- TO DO -
Copy everything in the listing below word for word, apart from any images.

--- RECORDED INFORMATION Enclosed Below ---

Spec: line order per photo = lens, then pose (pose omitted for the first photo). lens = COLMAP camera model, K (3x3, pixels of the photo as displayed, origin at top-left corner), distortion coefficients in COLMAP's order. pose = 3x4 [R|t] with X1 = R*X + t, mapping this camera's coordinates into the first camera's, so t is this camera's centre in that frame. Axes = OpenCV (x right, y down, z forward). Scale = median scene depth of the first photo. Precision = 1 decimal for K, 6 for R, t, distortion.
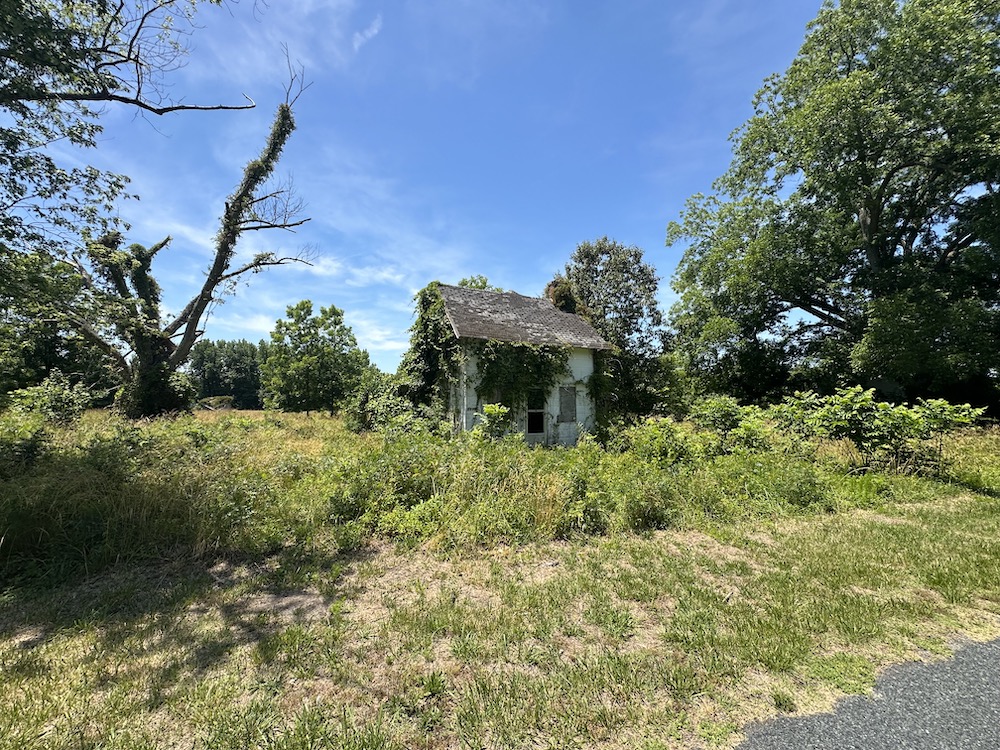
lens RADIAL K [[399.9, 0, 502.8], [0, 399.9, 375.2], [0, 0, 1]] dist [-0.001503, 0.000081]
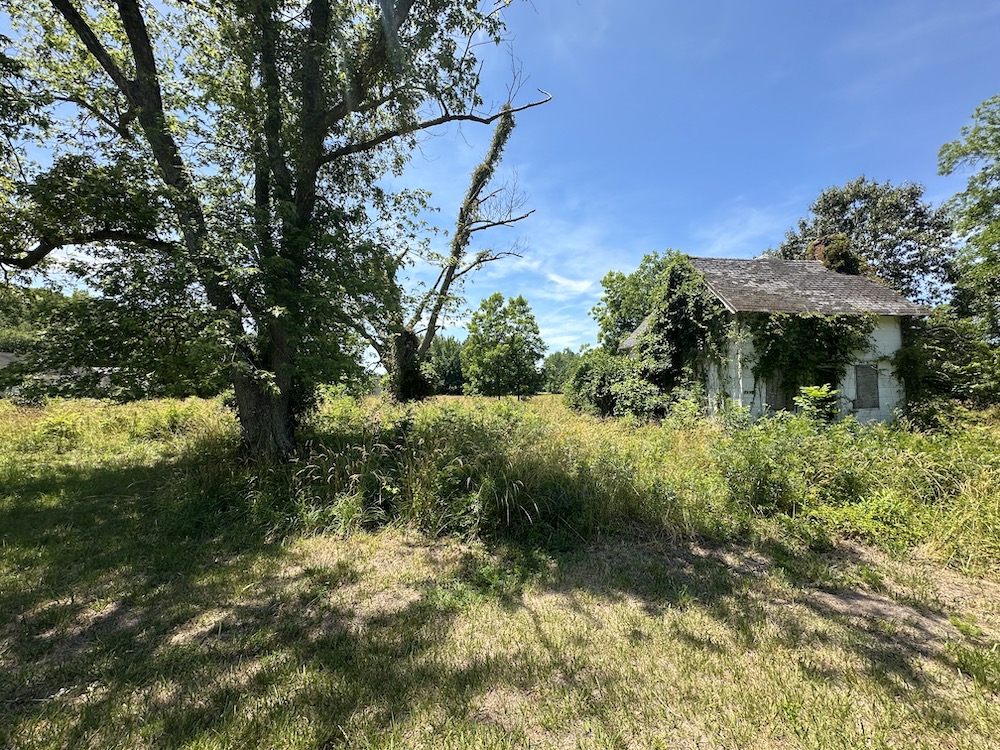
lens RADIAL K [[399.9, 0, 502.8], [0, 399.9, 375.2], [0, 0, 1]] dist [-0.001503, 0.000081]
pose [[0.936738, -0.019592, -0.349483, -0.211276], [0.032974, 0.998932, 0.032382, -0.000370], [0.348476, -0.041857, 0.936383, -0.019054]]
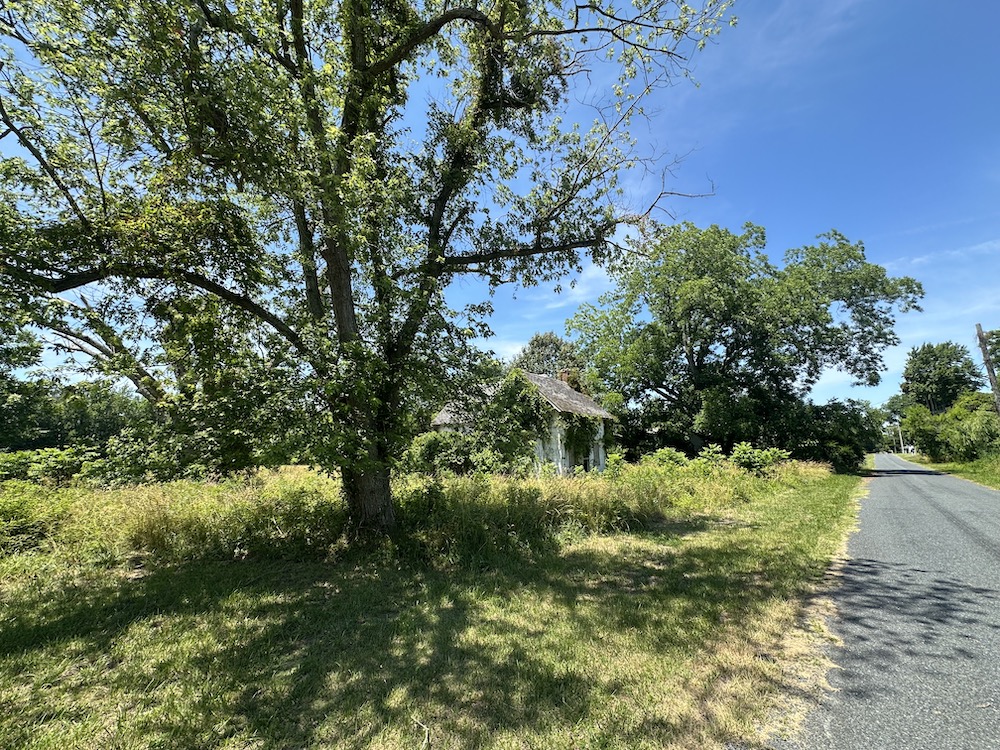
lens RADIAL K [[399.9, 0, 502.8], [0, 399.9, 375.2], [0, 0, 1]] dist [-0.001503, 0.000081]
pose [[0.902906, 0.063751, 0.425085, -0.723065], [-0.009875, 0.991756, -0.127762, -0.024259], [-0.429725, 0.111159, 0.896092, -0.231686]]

--- End of Enclosed RECORDED INFORMATION ---

- RESPONSE AREA -
Spec: line order per photo = lens, then pose (pose omitted for the first photo). lens = COLMAP camera model, K (3x3, pixels of the photo as displayed, origin at top-left corner), distortion coefficients in COLMAP's order. pose = 3x4 [R|t] with X1 = R*X + t, mapping this camera's coordinates into the first camera's, so t is this camera's centre in that frame. Axes = OpenCV (x right, y down, z forward). Scale = median scene depth of the first photo. Precision = 1 decimal for K, 6 for R, t, distortion.
lens RADIAL K [[399.9, 0, 502.8], [0, 399.9, 375.2], [0, 0, 1]] dist [-0.001503, 0.000081]
lens RADIAL K [[399.9, 0, 502.8], [0, 399.9, 375.2], [0, 0, 1]] dist [-0.001503, 0.000081]
pose [[0.936738, -0.019592, -0.349483, -0.211276], [0.032974, 0.998932, 0.032382, -0.000370], [0.348476, -0.041857, 0.936383, -0.019054]]
lens RADIAL K [[399.9, 0, 502.8], [0, 399.9, 375.2], [0, 0, 1]] dist [-0.001503, 0.000081]
pose [[0.902906, 0.063751, 0.425085, -0.723065], [-0.009875, 0.991756, -0.127762, -0.024259], [-0.429725, 0.111159, 0.896092, -0.231686]]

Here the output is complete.